» TEKSTFRAGMENT:

Vraag om uitleg
Vraag om uitleg over de impact van de Trumpheffingen op de Vlaamse landbouw
2131 (2024-2025)
van Eva Ryde aan minister Jo Brouns
Vraag om uitleg
Vraag om uitleg over de mogelijke impact op de Vlaamse landbouw van Europese importheffingen op Russisch kunstmest
2195 (2024-2025)
van Lydia Peeters aan minister Jo Brouns
Vraag om uitleg
Vraag om uitleg over de impact op de veevoedersector van de Europese invoerheffingen op Amerikaanse soja en maïs
2247 (2024-2025)
van Lydia Peeters aan minister Jo Brouns
Verslag
De voorzitter
Het is een bijzonder goede dag om deze vragen te stellen, want het geeft de gelegenheid om in te gaan op wat men vandaag beschrijft als een hoogdag voor Trump, maar dit is misschien een beetje cynisch bedoeld.
Mevrouw Ryde heeft het woord.
Eva Ryde (N-VA)
Recent kondigde de Amerikaanse president Donald Trump aan dat hij vanaf 1 april een importheffing tot 200 procent zal invoeren op verschillende producten, voornamelijk dranken, uit de Europese Unie. De maatregel is een tegenreactie op Europese importheffingen. President Trump liet verstaan dat deze maatregel ook andere producten, zoals Belgisch bier, zou kunnen treffen, hoewel hierover nog geen volledige duidelijkheid bestaat.
Deze beslissing kan potentieel grote gevolgen hebben voor Vlaamse landbouwers en voedingsproducenten, zeker voor wie exporteert naar de VS. Het voorbeeld van de champagne, een beschermde benaming die niet door Amerikaanse producenten gebruikt mag worden, toont hoe belangrijk de beschermde oorsprongsbenaming (BOB) en de beschermde geografische aanduiding (BGA) zijn. In Vlaanderen is het gebruik van dergelijke beschermde labels nog steeds beperkt, terwijl dit net een manier kan zijn om onze kwaliteitsproducten internationaal beter te beschermen en herkenbaar te maken.
Daarnaast stelde de Europese Unie invoerheffingen in op Amerikaanse soja en maïs, onder meer als tegenreactie op eerdere Amerikaanse tarieven op staal en aluminium. Dit dreigt onze eigen veehouderijsector en veevoedersector zwaar te treffen.
De huidige escalatie van importheffingen lijkt dus niet alleen een bedreiging voor de export van Vlaamse producten, maar ook voor de bevoorrading van grondstoffen die essentieel zijn voor onze landbouw.
Minister, heeft de Vlaamse Regering een inschatting gemaakt van de economische impact van de aangekondigde Amerikaanse importheffingen op Vlaamse landbouw- en voedingsproducten, meer bepaald op bier, wijn en andere producten die mogelijk geviseerd worden?

» VERZAMELD MATERIAAL:
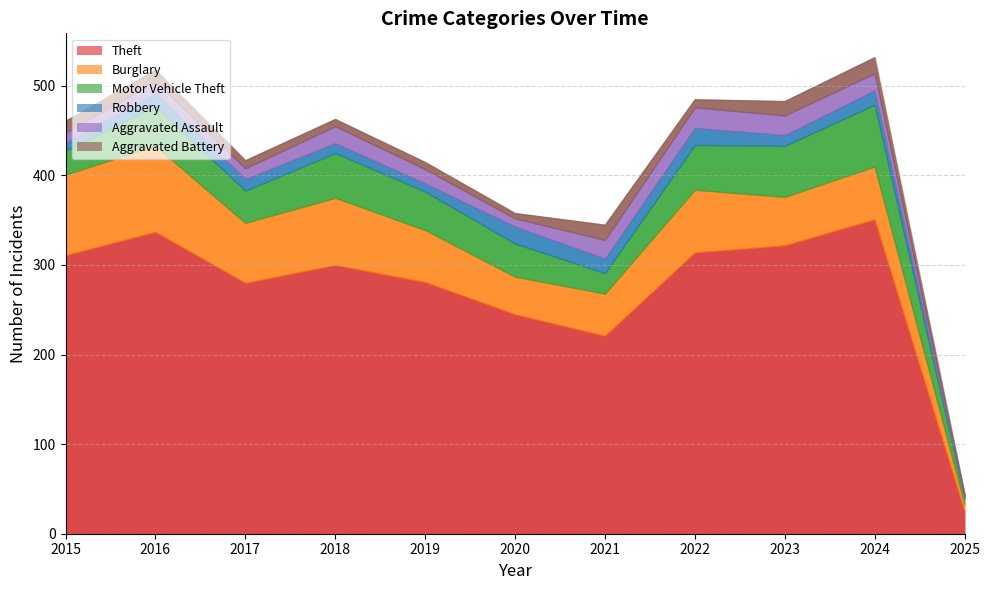

What is the highest value of the Aggravated Assault series?

23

» OPDRACHTEN:
1. Herschrijf de alinea uit het tekstfragment die begint met "Deze beslissing kan potentieel" in beknoptere vorm en behoud daarbij de belangrijkste feiten.
2. Neem uit het tekstfragment woordelijk over: van "Minister, heeft de" tot en met "mogelijk geviseerd worden?".
Het bovenstaande materiaal staat op zichzelf en hoort niet bij het tekstfragment.

» UITWERKINGEN PER OPDRACHT:
1. De beslissing kan grote gevolgen hebben voor Vlaamse landbouwers en voedingsproducenten, vooral voor wie naar de VS exporteert. Champagne, een beschermde benaming die Amerikaanse producenten niet mogen gebruiken, toont het belang van de beschermde oorsprongsbenaming (BOB) en de beschermde geografische aanduiding (BGA). In Vlaanderen worden zulke labels nog weinig gebruikt, hoewel ze kwaliteitsproducten internationaal beter kunnen beschermen en herkenbaar kunnen maken.

2.
Minister, heeft de Vlaamse Regering een inschatting gemaakt van de economische impact van de aangekondigde Amerikaanse importheffingen op Vlaamse landbouw- en voedingsproducten, meer bepaald op bier, wijn en andere producten die mogelijk geviseerd worden?